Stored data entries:

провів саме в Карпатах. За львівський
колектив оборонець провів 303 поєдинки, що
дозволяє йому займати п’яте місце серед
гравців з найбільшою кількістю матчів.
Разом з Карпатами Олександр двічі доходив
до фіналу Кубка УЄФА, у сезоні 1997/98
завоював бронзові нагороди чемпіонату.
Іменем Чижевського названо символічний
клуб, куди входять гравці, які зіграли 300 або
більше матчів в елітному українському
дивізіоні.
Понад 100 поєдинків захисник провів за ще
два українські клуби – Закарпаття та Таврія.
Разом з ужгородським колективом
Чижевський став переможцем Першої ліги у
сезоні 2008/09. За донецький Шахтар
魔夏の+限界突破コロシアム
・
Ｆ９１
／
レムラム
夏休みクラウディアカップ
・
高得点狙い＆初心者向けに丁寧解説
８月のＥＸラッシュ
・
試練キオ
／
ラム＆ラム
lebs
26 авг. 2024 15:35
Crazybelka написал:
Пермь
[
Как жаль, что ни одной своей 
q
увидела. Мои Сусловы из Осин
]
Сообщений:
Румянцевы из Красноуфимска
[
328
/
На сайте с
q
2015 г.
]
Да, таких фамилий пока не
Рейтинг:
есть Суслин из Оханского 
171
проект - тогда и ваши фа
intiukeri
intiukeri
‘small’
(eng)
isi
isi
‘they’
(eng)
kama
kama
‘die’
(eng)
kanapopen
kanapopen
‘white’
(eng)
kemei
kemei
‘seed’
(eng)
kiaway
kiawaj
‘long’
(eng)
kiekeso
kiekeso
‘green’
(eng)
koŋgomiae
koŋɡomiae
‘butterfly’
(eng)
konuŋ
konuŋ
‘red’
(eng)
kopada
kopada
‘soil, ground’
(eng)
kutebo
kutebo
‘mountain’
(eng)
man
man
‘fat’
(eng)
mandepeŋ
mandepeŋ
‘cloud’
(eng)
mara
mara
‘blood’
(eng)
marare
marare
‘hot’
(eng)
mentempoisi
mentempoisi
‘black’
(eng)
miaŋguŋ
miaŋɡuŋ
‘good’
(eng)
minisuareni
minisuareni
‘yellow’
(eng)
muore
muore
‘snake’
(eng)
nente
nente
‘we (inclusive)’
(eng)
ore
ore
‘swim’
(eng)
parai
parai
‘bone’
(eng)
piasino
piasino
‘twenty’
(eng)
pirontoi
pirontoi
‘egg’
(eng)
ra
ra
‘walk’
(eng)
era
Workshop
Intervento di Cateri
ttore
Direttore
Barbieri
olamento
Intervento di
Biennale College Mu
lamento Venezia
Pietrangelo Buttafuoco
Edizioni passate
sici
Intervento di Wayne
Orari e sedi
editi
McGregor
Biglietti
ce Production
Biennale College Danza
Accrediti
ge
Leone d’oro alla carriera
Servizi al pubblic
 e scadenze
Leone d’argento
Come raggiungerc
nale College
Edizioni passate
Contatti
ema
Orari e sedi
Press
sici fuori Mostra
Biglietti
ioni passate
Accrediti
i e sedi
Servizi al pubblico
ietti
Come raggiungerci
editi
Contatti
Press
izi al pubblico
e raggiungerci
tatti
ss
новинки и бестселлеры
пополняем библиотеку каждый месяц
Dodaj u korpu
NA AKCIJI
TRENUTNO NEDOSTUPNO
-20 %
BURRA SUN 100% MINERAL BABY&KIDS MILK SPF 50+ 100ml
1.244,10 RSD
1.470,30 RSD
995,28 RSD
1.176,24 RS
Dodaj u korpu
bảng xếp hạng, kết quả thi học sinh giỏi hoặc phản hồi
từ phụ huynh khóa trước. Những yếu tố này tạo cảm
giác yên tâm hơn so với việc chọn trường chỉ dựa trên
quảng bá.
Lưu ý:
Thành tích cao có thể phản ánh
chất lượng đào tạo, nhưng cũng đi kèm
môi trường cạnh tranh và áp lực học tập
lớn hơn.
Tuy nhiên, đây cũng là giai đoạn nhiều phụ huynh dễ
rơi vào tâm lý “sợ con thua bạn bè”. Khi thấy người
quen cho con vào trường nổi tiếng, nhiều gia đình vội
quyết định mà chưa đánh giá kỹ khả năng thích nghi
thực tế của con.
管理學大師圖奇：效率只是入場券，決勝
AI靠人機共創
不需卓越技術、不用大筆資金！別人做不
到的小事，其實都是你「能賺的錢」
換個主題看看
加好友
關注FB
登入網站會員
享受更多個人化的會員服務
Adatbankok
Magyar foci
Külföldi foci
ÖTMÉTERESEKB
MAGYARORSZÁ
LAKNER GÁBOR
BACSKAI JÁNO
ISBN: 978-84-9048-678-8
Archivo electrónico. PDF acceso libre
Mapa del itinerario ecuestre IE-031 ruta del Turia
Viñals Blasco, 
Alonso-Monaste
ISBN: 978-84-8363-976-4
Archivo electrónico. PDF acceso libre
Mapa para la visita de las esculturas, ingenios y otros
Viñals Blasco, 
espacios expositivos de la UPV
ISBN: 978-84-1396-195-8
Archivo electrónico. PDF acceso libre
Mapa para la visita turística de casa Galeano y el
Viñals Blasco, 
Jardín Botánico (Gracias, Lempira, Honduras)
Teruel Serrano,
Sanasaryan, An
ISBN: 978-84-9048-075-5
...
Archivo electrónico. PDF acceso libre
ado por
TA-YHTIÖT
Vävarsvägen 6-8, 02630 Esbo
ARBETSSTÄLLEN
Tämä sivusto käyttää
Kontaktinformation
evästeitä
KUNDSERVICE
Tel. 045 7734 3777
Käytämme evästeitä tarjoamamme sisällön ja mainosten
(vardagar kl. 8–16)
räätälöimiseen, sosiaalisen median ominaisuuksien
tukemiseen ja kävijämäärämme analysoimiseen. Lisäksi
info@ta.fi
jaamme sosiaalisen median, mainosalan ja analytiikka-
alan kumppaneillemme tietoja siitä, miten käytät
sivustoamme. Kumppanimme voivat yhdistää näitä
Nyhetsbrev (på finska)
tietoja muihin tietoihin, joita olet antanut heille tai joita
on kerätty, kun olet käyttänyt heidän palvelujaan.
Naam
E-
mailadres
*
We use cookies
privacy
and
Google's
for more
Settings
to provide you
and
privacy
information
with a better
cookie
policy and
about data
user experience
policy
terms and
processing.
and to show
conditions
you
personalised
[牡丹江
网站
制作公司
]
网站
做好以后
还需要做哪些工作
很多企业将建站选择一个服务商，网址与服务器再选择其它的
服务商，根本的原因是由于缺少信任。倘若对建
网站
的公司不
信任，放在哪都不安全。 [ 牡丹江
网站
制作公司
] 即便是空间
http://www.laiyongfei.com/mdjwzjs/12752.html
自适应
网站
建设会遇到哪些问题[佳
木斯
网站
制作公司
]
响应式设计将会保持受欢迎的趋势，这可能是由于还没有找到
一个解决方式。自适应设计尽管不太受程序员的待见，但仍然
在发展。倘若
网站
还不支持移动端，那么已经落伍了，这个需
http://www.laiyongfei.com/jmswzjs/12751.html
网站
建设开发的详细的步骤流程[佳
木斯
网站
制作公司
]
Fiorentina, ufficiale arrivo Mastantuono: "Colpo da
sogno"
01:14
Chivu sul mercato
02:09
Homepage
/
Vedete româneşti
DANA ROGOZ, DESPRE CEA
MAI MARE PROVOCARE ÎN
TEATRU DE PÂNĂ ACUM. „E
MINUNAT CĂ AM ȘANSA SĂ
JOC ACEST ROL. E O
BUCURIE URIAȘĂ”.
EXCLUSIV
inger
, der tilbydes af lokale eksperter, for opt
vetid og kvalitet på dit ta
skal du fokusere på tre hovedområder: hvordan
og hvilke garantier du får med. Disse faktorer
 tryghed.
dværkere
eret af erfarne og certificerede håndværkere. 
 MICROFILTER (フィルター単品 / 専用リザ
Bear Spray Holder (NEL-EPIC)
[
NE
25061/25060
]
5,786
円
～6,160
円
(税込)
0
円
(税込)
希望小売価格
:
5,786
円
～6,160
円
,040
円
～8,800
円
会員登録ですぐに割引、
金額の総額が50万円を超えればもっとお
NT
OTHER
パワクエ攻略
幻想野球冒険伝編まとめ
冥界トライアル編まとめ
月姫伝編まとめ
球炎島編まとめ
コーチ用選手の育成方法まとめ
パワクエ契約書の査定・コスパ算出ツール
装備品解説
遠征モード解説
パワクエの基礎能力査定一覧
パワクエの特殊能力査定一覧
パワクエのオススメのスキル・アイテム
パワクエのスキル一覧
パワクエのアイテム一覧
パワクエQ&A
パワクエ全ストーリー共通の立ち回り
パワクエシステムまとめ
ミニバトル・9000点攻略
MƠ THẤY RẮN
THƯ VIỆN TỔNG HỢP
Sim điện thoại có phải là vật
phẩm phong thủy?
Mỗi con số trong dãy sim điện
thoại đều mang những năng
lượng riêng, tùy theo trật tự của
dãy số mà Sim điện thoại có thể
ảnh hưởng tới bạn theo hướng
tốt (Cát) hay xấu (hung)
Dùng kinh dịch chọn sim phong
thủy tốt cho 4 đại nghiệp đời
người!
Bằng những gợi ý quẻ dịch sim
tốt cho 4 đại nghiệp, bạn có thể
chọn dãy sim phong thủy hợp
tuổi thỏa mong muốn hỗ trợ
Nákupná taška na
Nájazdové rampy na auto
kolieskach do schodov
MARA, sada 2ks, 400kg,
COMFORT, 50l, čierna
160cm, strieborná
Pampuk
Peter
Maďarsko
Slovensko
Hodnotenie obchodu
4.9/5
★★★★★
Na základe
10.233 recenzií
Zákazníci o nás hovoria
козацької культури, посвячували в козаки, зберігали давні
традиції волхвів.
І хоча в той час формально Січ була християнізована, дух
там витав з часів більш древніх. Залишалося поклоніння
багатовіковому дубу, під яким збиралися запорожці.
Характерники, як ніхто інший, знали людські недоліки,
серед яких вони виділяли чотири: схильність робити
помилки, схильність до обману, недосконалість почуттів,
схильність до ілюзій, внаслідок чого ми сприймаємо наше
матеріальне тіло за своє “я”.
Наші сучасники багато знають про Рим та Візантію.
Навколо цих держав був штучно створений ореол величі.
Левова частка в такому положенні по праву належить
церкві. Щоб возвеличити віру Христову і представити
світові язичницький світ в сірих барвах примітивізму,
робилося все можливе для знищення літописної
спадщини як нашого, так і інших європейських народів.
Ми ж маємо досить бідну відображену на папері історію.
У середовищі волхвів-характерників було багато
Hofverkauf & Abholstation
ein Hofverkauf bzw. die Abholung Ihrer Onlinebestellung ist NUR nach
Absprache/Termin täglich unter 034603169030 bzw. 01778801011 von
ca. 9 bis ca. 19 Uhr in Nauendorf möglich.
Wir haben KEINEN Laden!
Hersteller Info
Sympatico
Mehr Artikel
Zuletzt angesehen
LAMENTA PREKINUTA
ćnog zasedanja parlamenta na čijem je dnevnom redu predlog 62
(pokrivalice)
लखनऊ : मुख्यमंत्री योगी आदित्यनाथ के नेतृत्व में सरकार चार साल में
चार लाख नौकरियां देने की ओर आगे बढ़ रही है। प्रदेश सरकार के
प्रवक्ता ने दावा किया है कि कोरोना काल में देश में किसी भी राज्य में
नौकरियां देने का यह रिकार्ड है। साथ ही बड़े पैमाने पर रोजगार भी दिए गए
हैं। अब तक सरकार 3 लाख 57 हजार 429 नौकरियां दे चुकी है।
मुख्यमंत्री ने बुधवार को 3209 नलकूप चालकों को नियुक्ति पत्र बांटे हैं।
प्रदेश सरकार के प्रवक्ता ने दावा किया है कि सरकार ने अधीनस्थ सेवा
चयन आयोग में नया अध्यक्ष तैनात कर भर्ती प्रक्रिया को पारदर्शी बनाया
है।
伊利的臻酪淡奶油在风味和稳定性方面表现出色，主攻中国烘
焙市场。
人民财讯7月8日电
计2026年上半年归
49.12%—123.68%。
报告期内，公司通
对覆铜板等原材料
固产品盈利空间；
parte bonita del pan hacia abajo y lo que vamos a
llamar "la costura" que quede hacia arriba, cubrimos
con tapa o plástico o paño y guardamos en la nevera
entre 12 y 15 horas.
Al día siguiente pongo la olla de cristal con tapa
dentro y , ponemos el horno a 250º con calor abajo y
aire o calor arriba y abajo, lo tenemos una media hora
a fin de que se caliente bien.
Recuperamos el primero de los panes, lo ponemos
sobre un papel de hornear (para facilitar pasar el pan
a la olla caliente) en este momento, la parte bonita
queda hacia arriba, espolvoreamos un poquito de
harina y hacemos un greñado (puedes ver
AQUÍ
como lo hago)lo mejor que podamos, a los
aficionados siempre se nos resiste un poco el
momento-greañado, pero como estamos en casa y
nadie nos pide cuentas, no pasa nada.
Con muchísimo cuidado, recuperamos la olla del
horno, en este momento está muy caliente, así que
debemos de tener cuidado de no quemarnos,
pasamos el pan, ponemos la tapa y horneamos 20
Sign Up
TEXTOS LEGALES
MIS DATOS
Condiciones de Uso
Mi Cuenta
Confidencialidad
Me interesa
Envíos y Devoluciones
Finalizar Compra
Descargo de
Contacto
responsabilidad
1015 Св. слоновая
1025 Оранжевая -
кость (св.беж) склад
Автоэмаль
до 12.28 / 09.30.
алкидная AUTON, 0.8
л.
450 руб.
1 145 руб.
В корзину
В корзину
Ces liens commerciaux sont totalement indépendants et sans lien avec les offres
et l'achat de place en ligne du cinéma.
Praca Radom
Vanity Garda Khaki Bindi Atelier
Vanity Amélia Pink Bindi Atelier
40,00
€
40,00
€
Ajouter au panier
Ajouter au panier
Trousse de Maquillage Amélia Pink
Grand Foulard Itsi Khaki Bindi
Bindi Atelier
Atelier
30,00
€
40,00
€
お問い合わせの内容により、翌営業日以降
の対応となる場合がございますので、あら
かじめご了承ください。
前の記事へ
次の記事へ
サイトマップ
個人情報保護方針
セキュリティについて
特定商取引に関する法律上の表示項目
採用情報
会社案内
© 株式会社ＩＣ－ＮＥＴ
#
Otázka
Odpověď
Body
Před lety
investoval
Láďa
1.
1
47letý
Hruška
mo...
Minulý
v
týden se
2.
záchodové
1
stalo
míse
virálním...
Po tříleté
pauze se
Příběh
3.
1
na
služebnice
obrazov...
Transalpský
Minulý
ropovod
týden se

(TASK DIRECTIONS): Transcribe the records above exactly, from the opening line down to and including the line with "більше матчів в елітному українському".

(YOUR RESPONSE):
провів саме в Карпатах. За львівський
колектив оборонець провів 303 поєдинки, що
дозволяє йому займати п’яте місце серед
гравців з найбільшою кількістю матчів.
Разом з Карпатами Олександр двічі доходив
до фіналу Кубка УЄФА, у сезоні 1997/98
завоював бронзові нагороди чемпіонату.
Іменем Чижевського названо символічний
клуб, куди входять гравці, які зіграли 300 або
більше матчів в елітному українському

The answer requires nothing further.